» EXERCISE DETAILS:
Quote the lines below, starting at the line that contains "सशस्त्र र नेपाल" and continuing through the final line. Leave the pictures out of your answer.

» MATERIAL SHOWN:
____
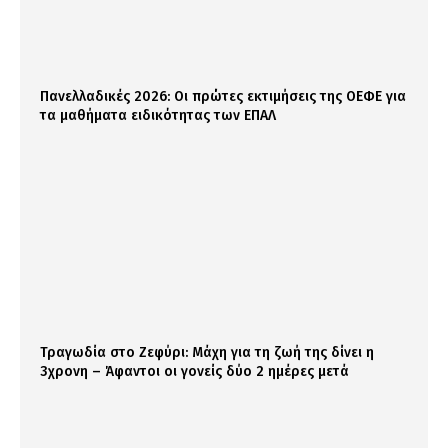
Πανελλαδικές 2026: Οι πρώτες εκτιμήσεις της ΟΕΦΕ για
τα μαθήματα ειδικότητας των ΕΠΑΛ
Τραγωδία στο Ζεφύρι: Μάχη για τη ζωή της δίνει η
3χρονη – Άφαντοι οι γονείς δύο 2 ημέρες μετά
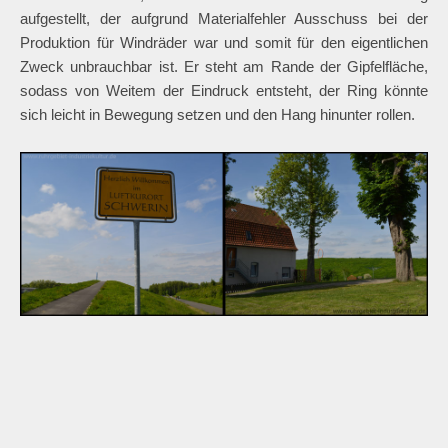
aufgestellt, der aufgrund Materialfehler Ausschuss bei der
Produktion für Windräder war und somit für den eigentlichen
Zweck unbrauchbar ist. Er steht am Rande der Gipfelfläche,
sodass von Weitem der Eindruck entsteht, der Ring könnte
sich leicht in Bewegung setzen und den Hang hinunter rollen.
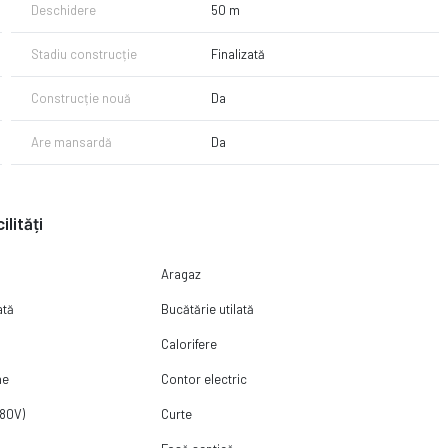
Deschidere
50 m
rategică face din această proprietate un loc ideal pentru a atrage
Stadiu construcție
Finalizată
 într-o zonă deosebită, unde tradițiile și natura se împletesc armonios!
Construcție nouă
Da
Are mansardă
Da
ilități
Aragaz
ată
Bucătărie utilată
Calorifere
ne
Contor electric
380V)
Curte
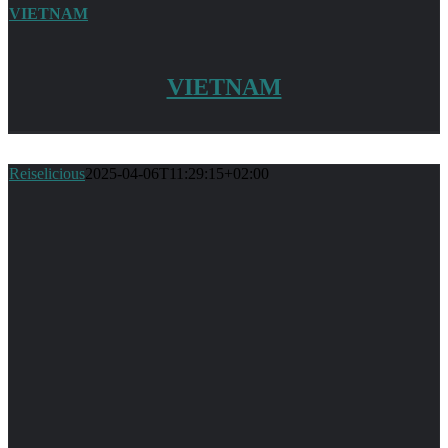
VIETNAM
VIETNAM
Reiselicious
2025-04-06T11:29:15+02:00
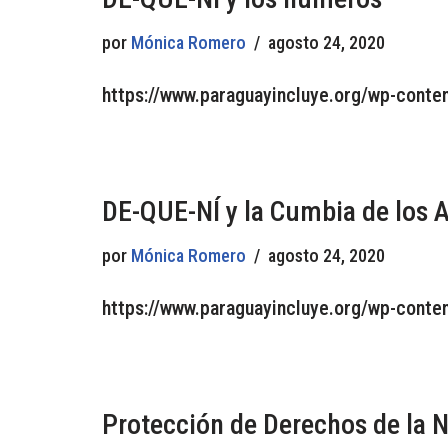
por
Mónica Romero
agosto 24, 2020
https://www.paraguayincluye.org/wp-conte
DE-QUE-NÍ y la Cumbia de los 
por
Mónica Romero
agosto 24, 2020
https://www.paraguayincluye.org/wp-conte
Protección de Derechos de la N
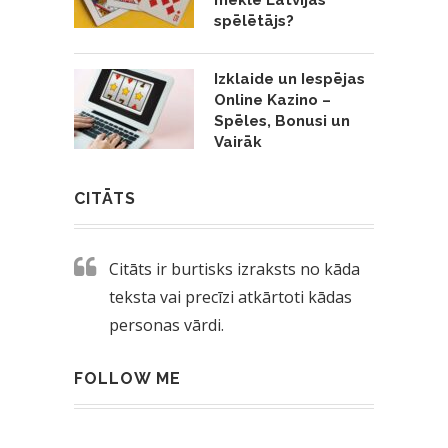
spēlētājs?
Izklaide un Iespējas
Online Kazino –
Spēles, Bonusi un
Vairāk
CITĀTS
Citāts ir burtisks izraksts no kāda
teksta vai precīzi atkārtoti kādas
personas vārdi.
FOLLOW ME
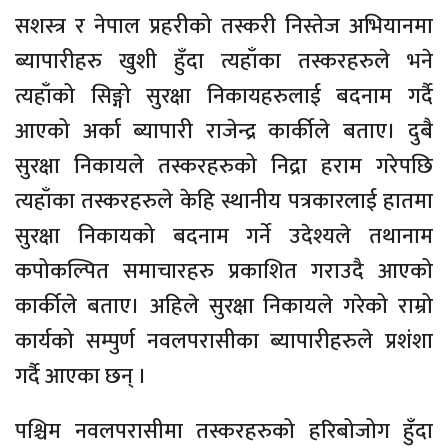
सशस्त्र र नेपाल प्रहरीको तस्करी निस्तेज अभियानमा
ब्यापारीहरु खुशी हुँदा त्यहाँका तस्करहरुले भने
त्यहाँको सिङ्गो सुरक्षा निकायहरुलाई बदनाम गर्दै
आएको अर्का ब्यापारी राजेन्द्र कार्कीले बताए। दुबै
सुरक्षा निकायले तस्करहरुको निद्रा हराम गरेपछि
त्यहाँका तस्करहरुले केहि स्थानीय पत्रकारलाई हातमा
सुरक्षा निकायको बदनाम गर्ने उदेश्यले तथानाम
कपोकल्पित समाचारहरु प्रकाशित गराउदै आएको
कार्कीले बताए। अहिले सुरक्षा निकायले गरेको राम्रो
कार्यको सम्पुर्ण नवलपरासीका ब्यापारीहरुले प्रशंशा
गर्दै आएका छन् ।
पश्चिम नवलपरासीमा तस्करहरुको हरिबोजोग हुँदा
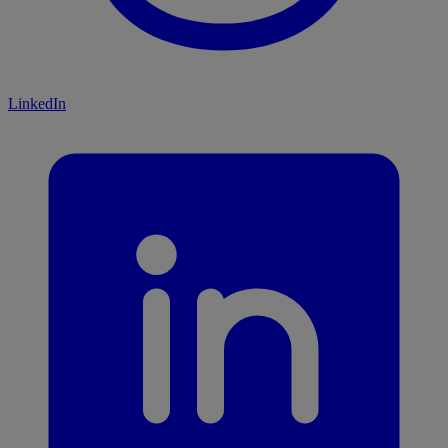
LinkedIn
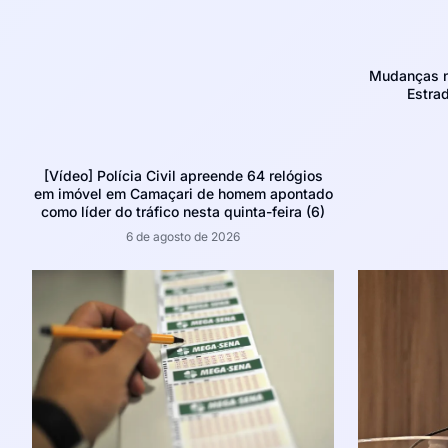
Mudanças no
Estra
[Vídeo] Polícia Civil apreende 64 relógios
em imóvel em Camaçari de homem apontado
como líder do tráfico nesta quinta-feira (6)
6 de agosto de 2026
____
» SOLUTION FOR THIS PROBLEM:
सशस्त्र र नेपाल प्रहरीको तस्करी निस्तेज अभियानमा
ब्यापारीहरु खुशी हुँदा त्यहाँका तस्करहरुले भने
त्यहाँको सिङ्गो सुरक्षा निकायहरुलाई बदनाम गर्दै
आएको अर्का ब्यापारी राजेन्द्र कार्कीले बताए। दुबै
सुरक्षा निकायले तस्करहरुको निद्रा हराम गरेपछि
त्यहाँका तस्करहरुले केहि स्थानीय पत्रकारलाई हातमा
सुरक्षा निकायको बदनाम गर्ने उदेश्यले तथानाम
कपोकल्पित समाचारहरु प्रकाशित गराउदै आएको
कार्कीले बताए। अहिले सुरक्षा निकायले गरेको राम्रो
कार्यको सम्पुर्ण नवलपरासीका ब्यापारीहरुले प्रशंशा
गर्दै आएका छन् ।
पश्चिम नवलपरासीमा तस्करहरुको हरिबोजोग हुँदा
LinkedIn
Mudanças no
Estra
[Vídeo] Polícia Civil apreende 64 relógios
em imóvel em Camaçari de homem apontado
como líder do tráfico nesta quinta-feira (6)
6 de agosto de 2026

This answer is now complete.